PROVIDED MATERIAL -
▬▬▬▬▬▬▬▬▬▬

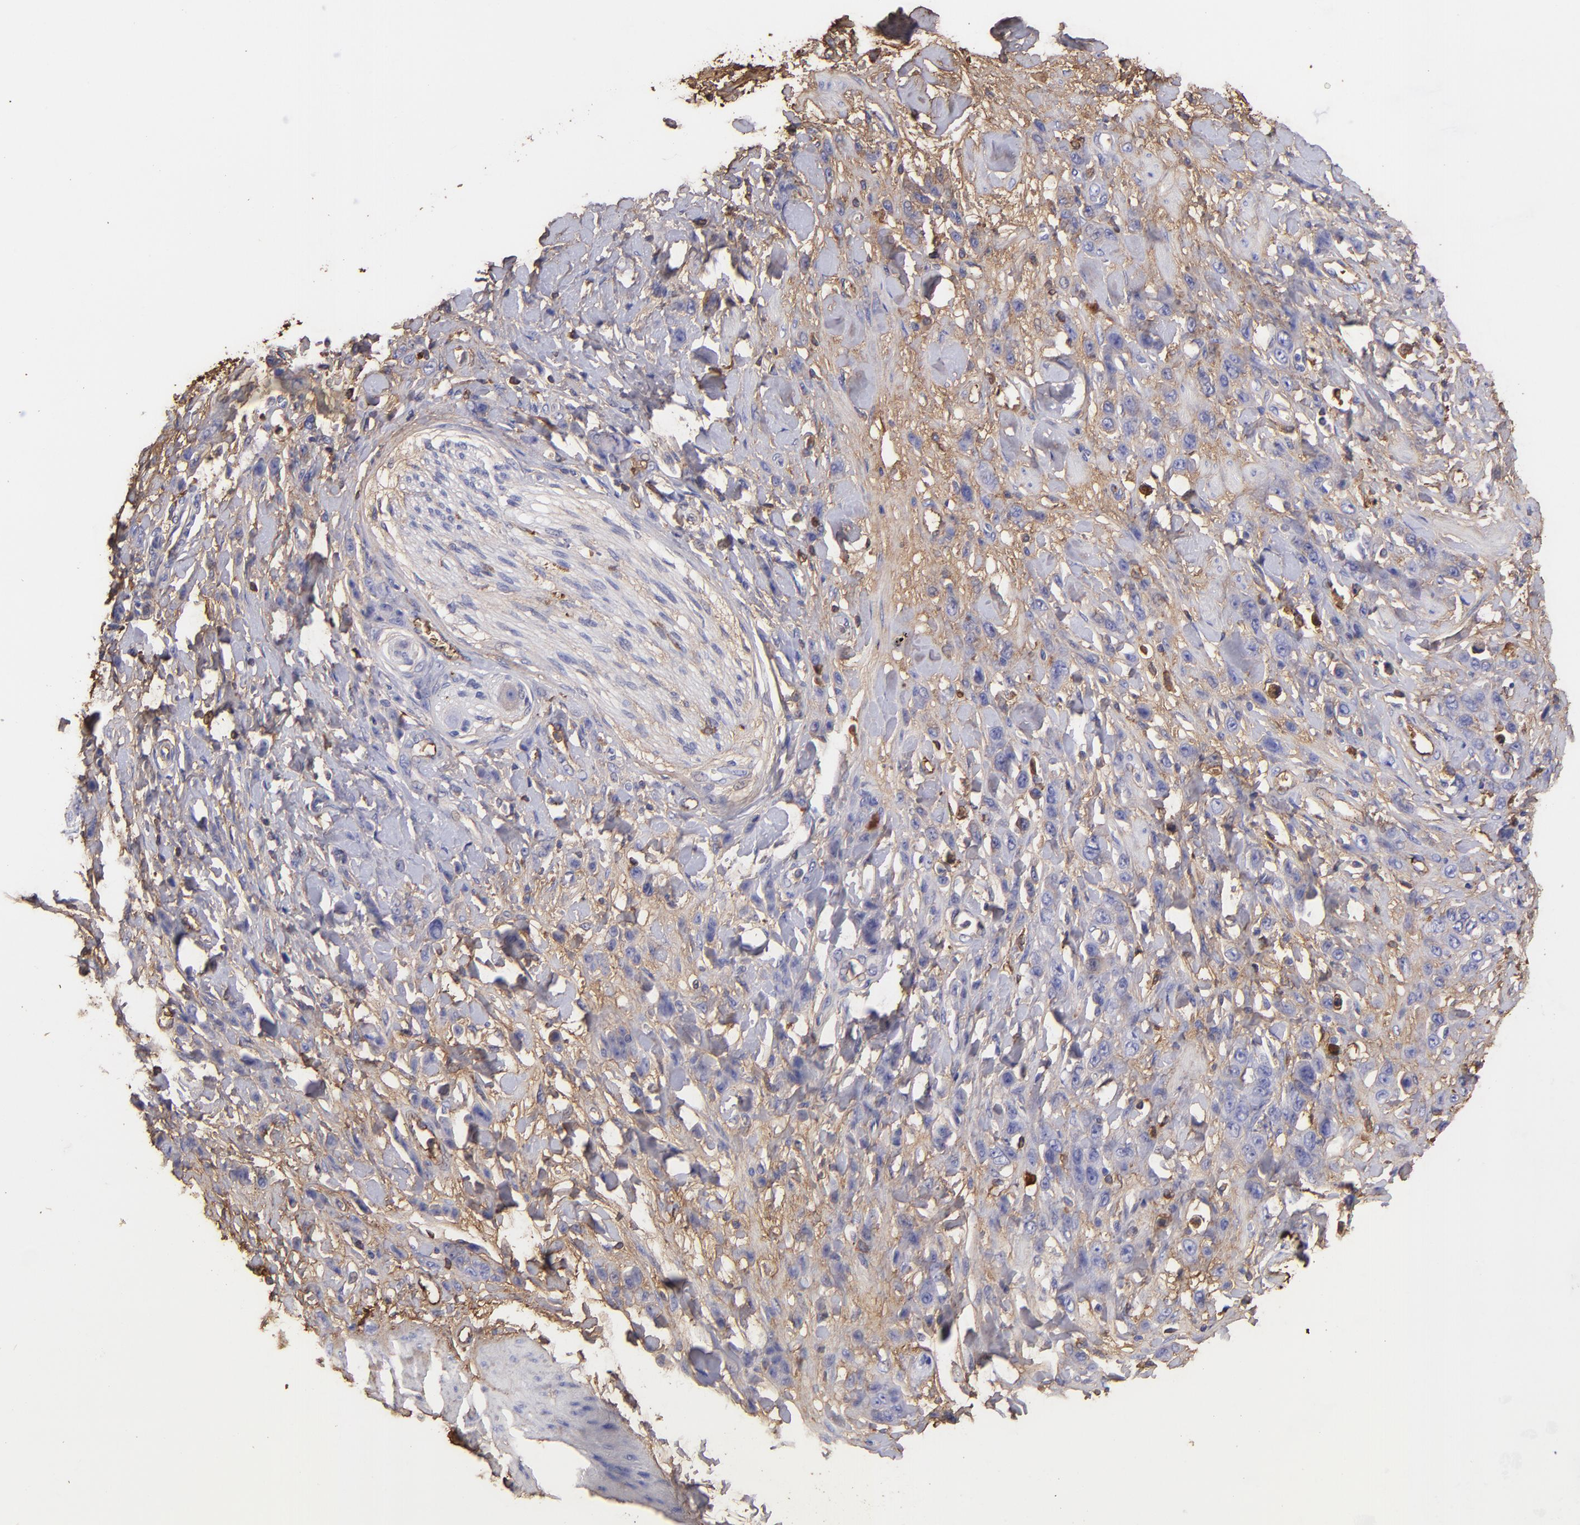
{"staining": {"intensity": "negative", "quantity": "none", "location": "none"}, "tissue": "stomach cancer", "cell_type": "Tumor cells", "image_type": "cancer", "snomed": [{"axis": "morphology", "description": "Normal tissue, NOS"}, {"axis": "morphology", "description": "Adenocarcinoma, NOS"}, {"axis": "topography", "description": "Stomach"}], "caption": "This is an IHC histopathology image of stomach cancer (adenocarcinoma). There is no positivity in tumor cells.", "gene": "FGB", "patient": {"sex": "male", "age": 82}}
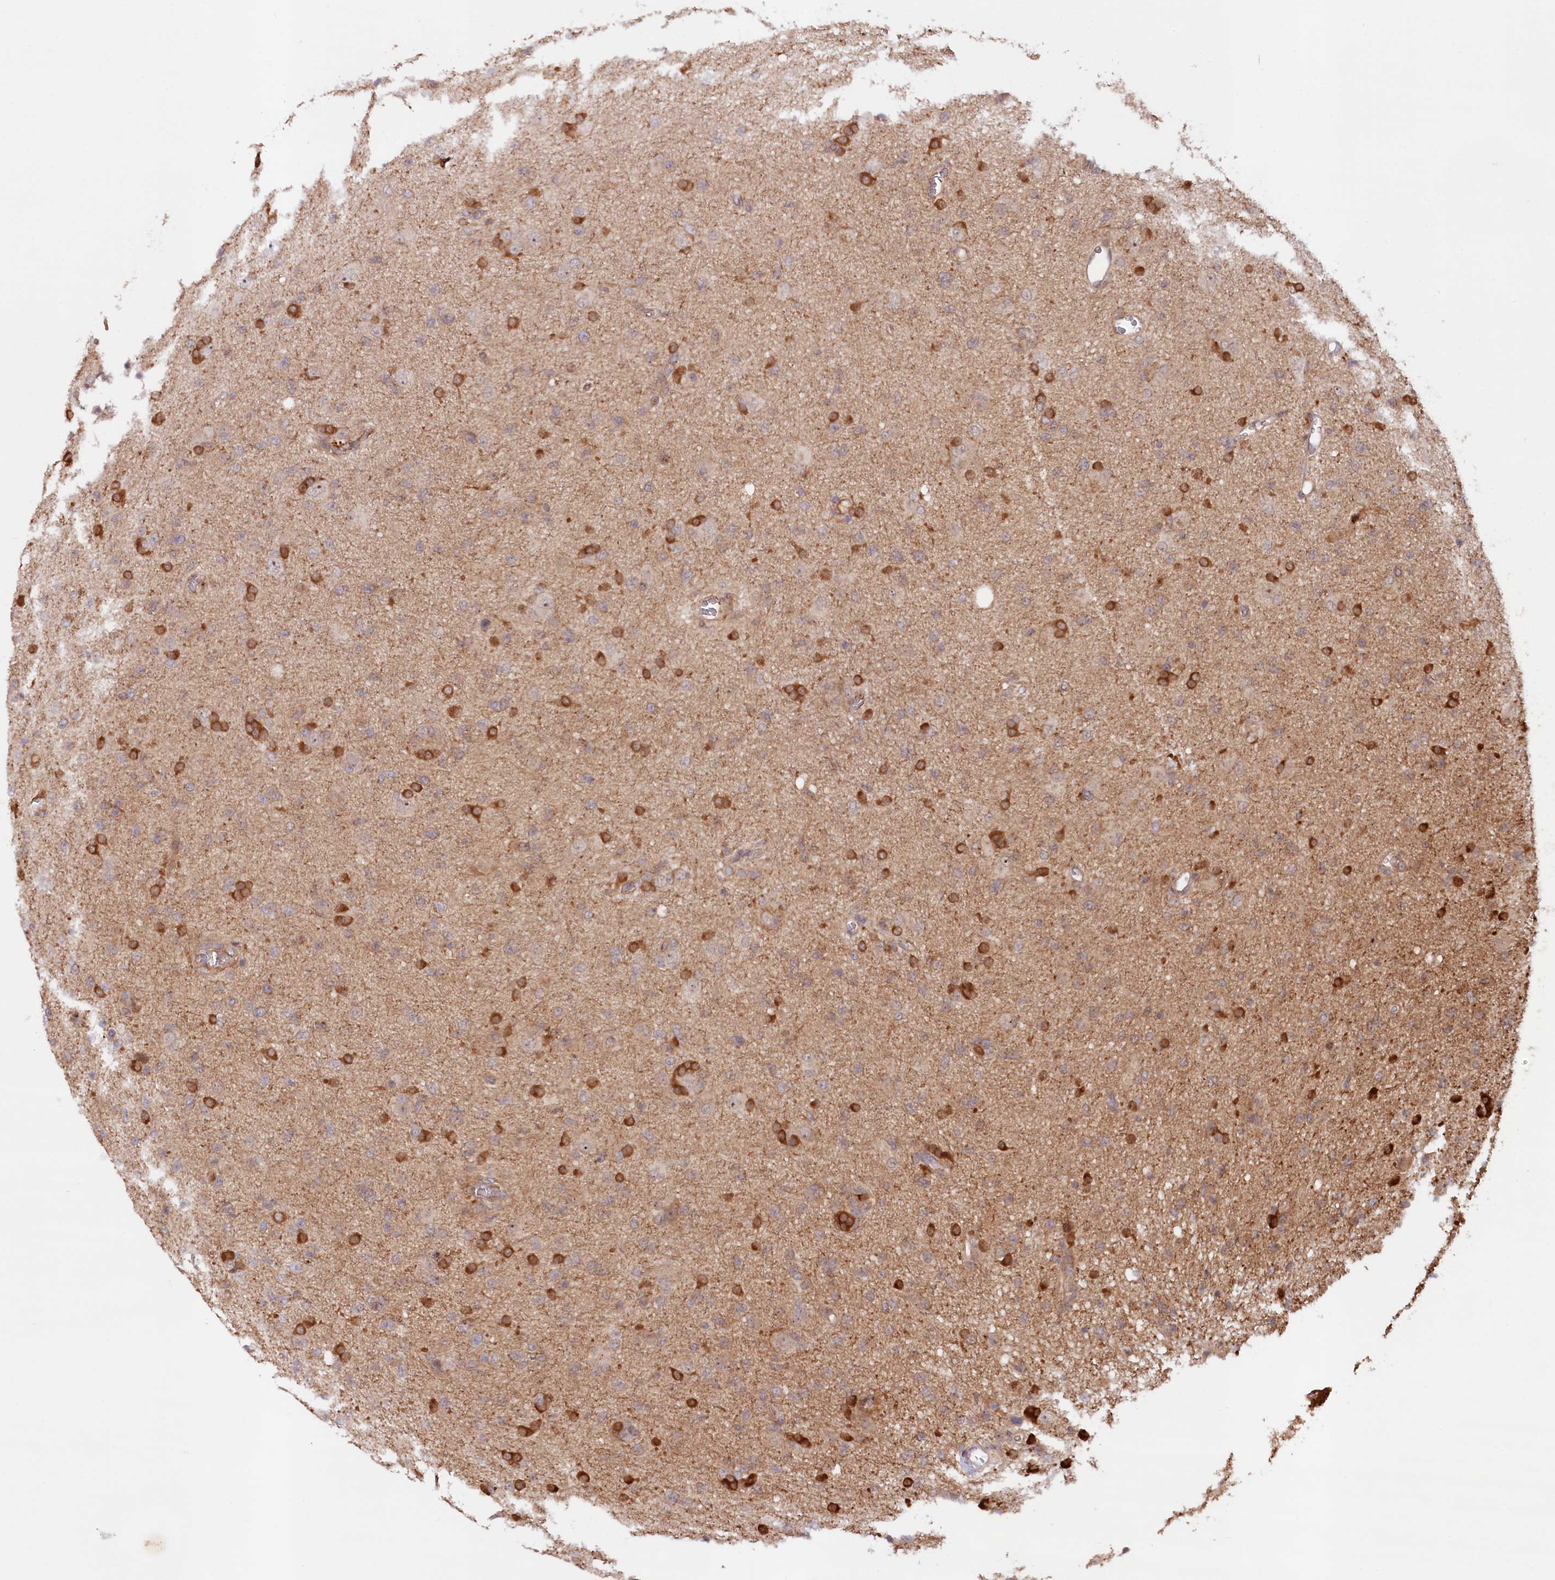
{"staining": {"intensity": "strong", "quantity": "<25%", "location": "cytoplasmic/membranous,nuclear"}, "tissue": "glioma", "cell_type": "Tumor cells", "image_type": "cancer", "snomed": [{"axis": "morphology", "description": "Glioma, malignant, High grade"}, {"axis": "topography", "description": "Brain"}], "caption": "Tumor cells exhibit medium levels of strong cytoplasmic/membranous and nuclear positivity in approximately <25% of cells in human malignant glioma (high-grade).", "gene": "NEDD1", "patient": {"sex": "female", "age": 57}}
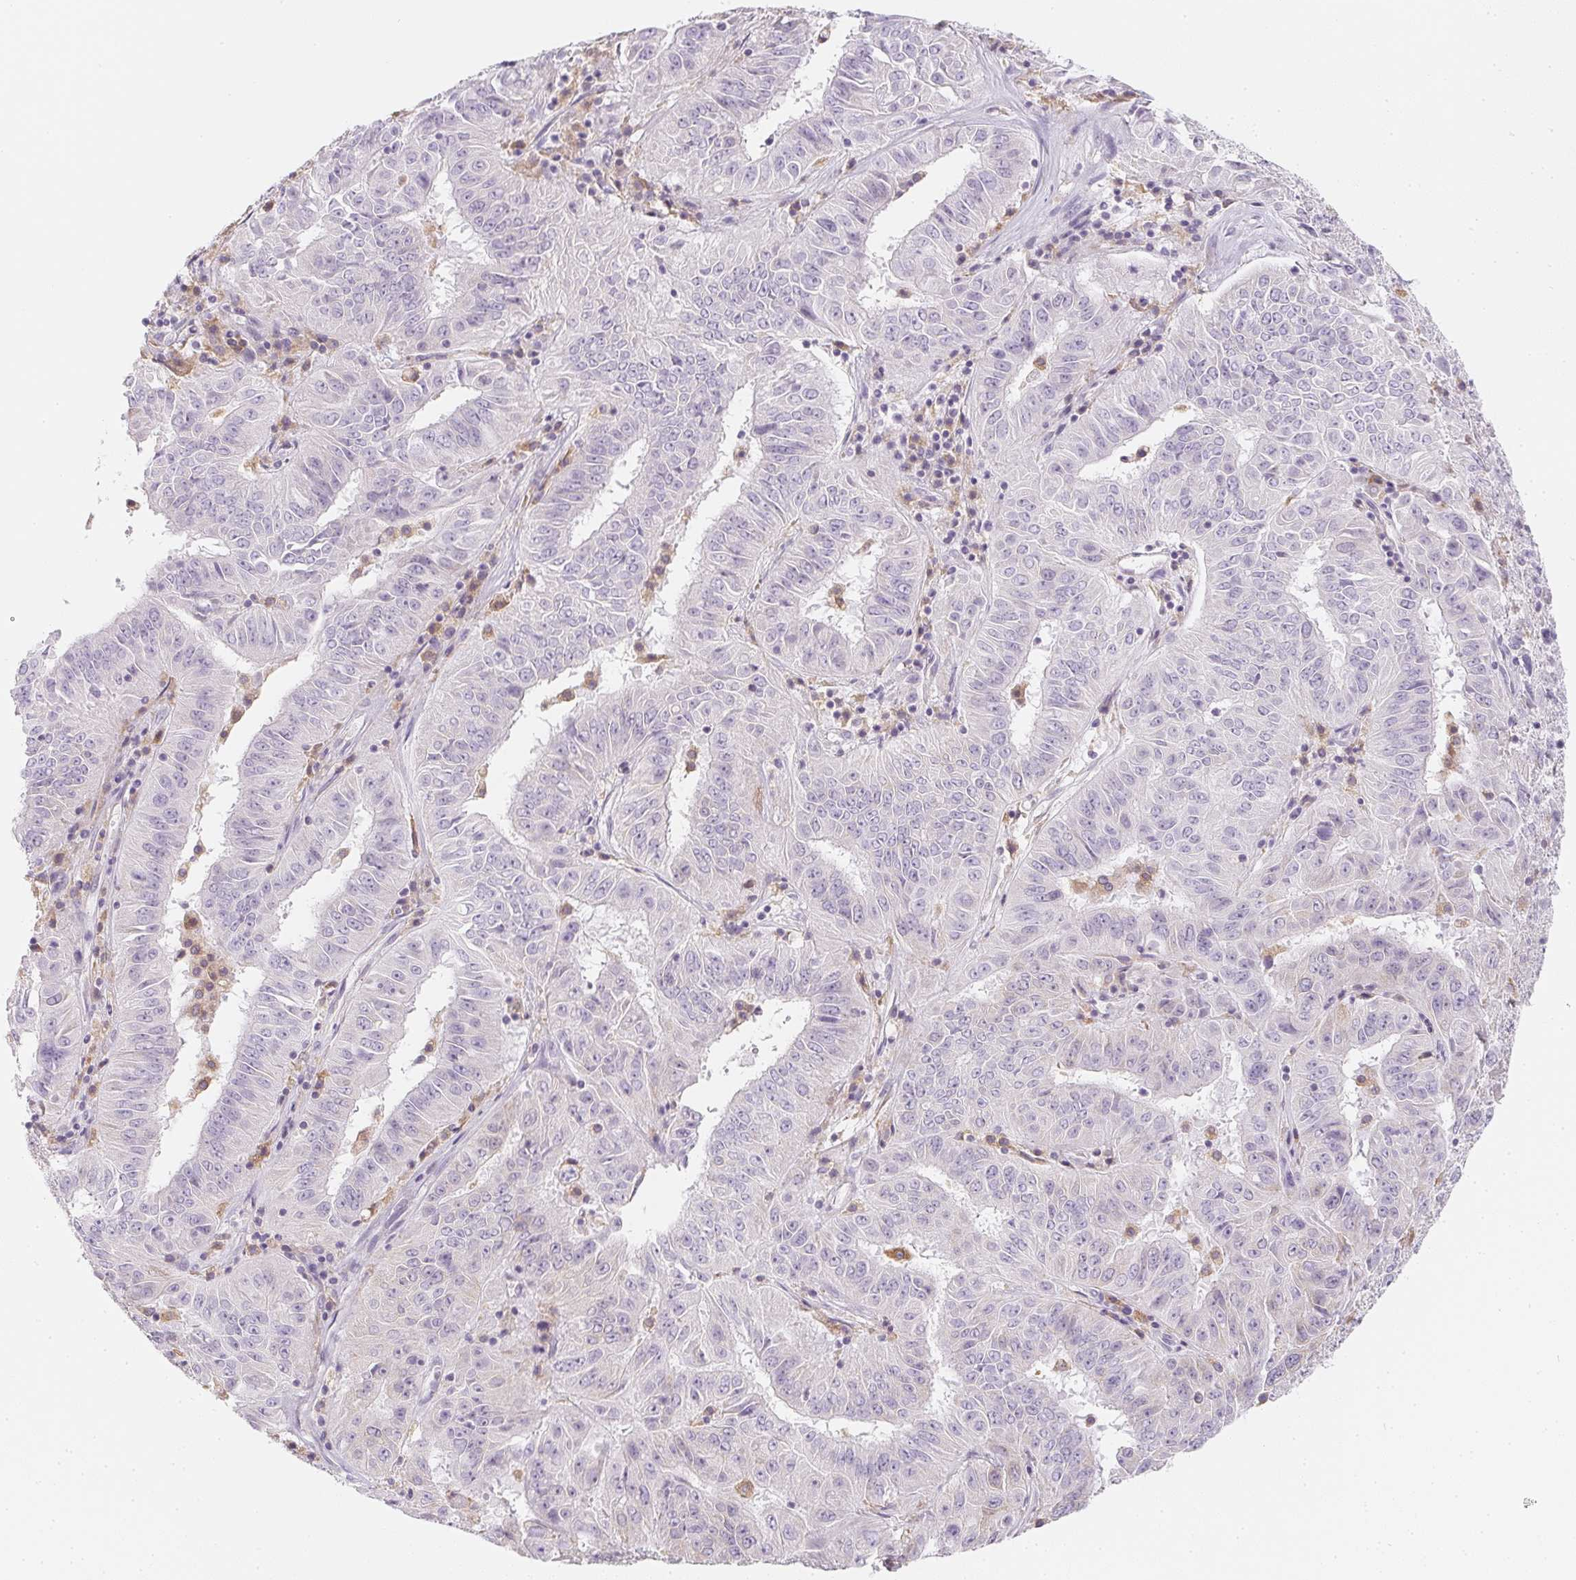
{"staining": {"intensity": "negative", "quantity": "none", "location": "none"}, "tissue": "pancreatic cancer", "cell_type": "Tumor cells", "image_type": "cancer", "snomed": [{"axis": "morphology", "description": "Adenocarcinoma, NOS"}, {"axis": "topography", "description": "Pancreas"}], "caption": "The micrograph demonstrates no significant expression in tumor cells of adenocarcinoma (pancreatic).", "gene": "SOAT1", "patient": {"sex": "male", "age": 63}}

▬▬▬▬▬▬▬▬▬▬

Copy all the material exactly; omit images.

{"staining": {"intensity": "negative", "quantity": "none", "location": "none"}, "tissue": "stomach cancer", "cell_type": "Tumor cells", "image_type": "cancer", "snomed": [{"axis": "morphology", "description": "Normal tissue, NOS"}, {"axis": "morphology", "description": "Adenocarcinoma, NOS"}, {"axis": "topography", "description": "Stomach"}], "caption": "This is an IHC histopathology image of stomach cancer (adenocarcinoma). There is no positivity in tumor cells.", "gene": "FGB", "patient": {"sex": "male", "age": 82}}
{"staining": {"intensity": "strong", "quantity": "<25%", "location": "cytoplasmic/membranous,nuclear"}, "tissue": "glioma", "cell_type": "Tumor cells", "image_type": "cancer", "snomed": [{"axis": "morphology", "description": "Glioma, malignant, High grade"}, {"axis": "topography", "description": "Brain"}], "caption": "Tumor cells exhibit medium levels of strong cytoplasmic/membranous and nuclear positivity in approximately <25% of cells in human malignant glioma (high-grade).", "gene": "NEDD1", "patient": {"sex": "female", "age": 57}}
{"staining": {"intensity": "negative", "quantity": "none", "location": "none"}, "tissue": "pancreatic cancer", "cell_type": "Tumor cells", "image_type": "cancer", "snomed": [{"axis": "morphology", "description": "Adenocarcinoma, NOS"}, {"axis": "topography", "description": "Pancreas"}], "caption": "The micrograph demonstrates no significant expression in tumor cells of adenocarcinoma (pancreatic).", "gene": "SOAT1", "patient": {"sex": "male", "age": 63}}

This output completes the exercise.